阅读材料:
━━━━━━━━━━━━━━━━━━━━━━━━━━━━━━

【论文推荐】最新九篇机器翻译相关论文—深度多任务学习、深度RNNs、注意焦点、多源神经机器翻译- 专知

【论文推荐】最新九篇机器翻译相关论文—深度多任务学习、深度RNNs、注意焦点、多源神经机器翻译

【导读】专知内容组推出近期九篇机器翻译（Machine Translation）相关论文，欢迎查看!

1.Neural Machine Translation for Bilingually Scarce Scenarios: A Deep Multi-task Learning Approach （神经机器翻译双语言稀缺场景:一种深度的多任务学习方法）

作者：Poorya Zaremoodi,Gholamreza Haffari

NAACL 2018 (long paper)

机构：Monash University

摘要：Neural machine translation requires large amounts of parallel training text to learn a reasonable-quality translation model. This is particularly inconvenient for language pairs for which enough parallel text is not available. In this paper, we use monolingual linguistic resources in the source side to address this challenging problem based on a multi-task learning approach. More specifically, we scaffold the machine translation task on auxiliary tasks including semantic parsing, syntactic parsing, and named-entity recognition. This effectively injects semantic and/or syntactic knowledge into the translation model, which would otherwise require a large amount of training bitext. We empirically evaluate and show the effectiveness of our multi-task learning approach on three translation tasks: English-to-French, English-to-Farsi, and English-to-Vietnamese.

━━━━━━━━━━━━━━━━━━━━━━━━━━━━━━

所示信息:
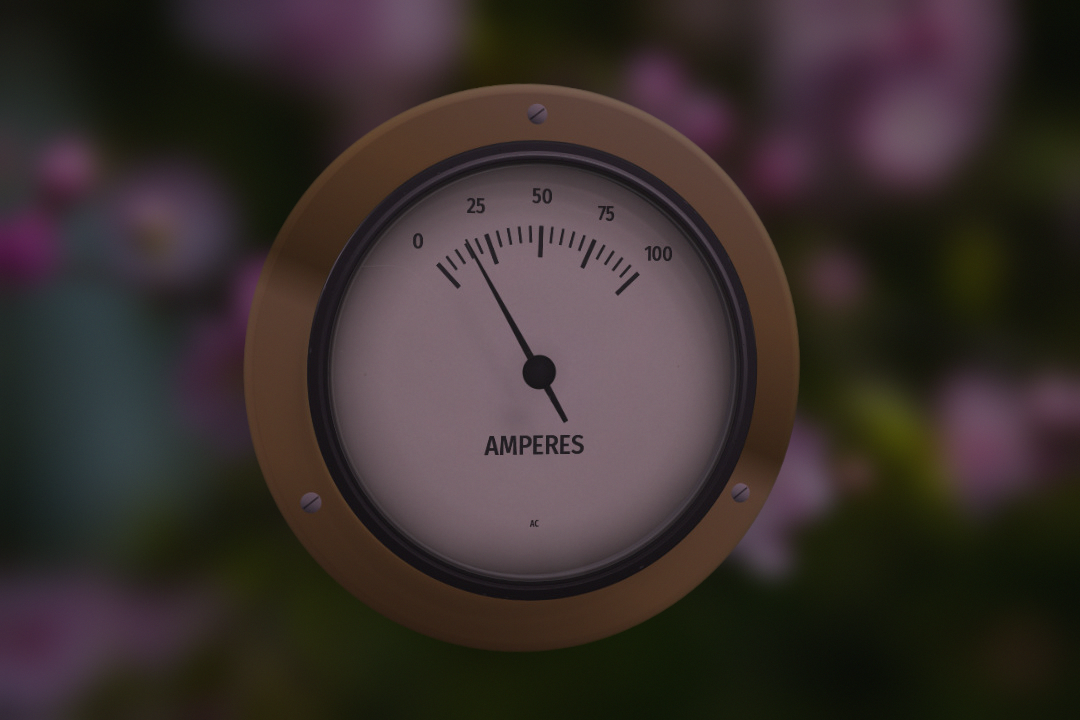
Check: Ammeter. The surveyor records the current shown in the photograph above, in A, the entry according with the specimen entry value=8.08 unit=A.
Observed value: value=15 unit=A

━━━━━━━━━━━━━━━━━━━━━━━━━━━━━━

练习内容:
[1] 阅读材料的摘要提到，作者在三项翻译任务上评估了多任务学习方法。请写出这三项任务。
[2] 请照原文抄写阅读材料中从“1.Neural Machine Translation”到“2018 (long paper)”的部分。
[3] 根据阅读材料回答下列问题：
(a) 第一篇论文的作者是谁？
(b) 作者所属的机构是哪一所？
(c) 这篇论文发表在哪个会议，属于哪一类论文？

参考答案:
[1] English-to-French、English-to-Farsi、English-to-Vietnamese

[2]
1.Neural Machine Translation for Bilingually Scarce Scenarios: A Deep Multi-task Learning Approach （神经机器翻译双语言稀缺场景:一种深度的多任务学习方法）

作者：Poorya Zaremoodi,Gholamreza Haffari

NAACL 2018 (long paper)

[3]
(a) Poorya Zaremoodi 和 Gholamreza Haffari。
(b) Monash University。
(c) NAACL 2018，属于 long paper。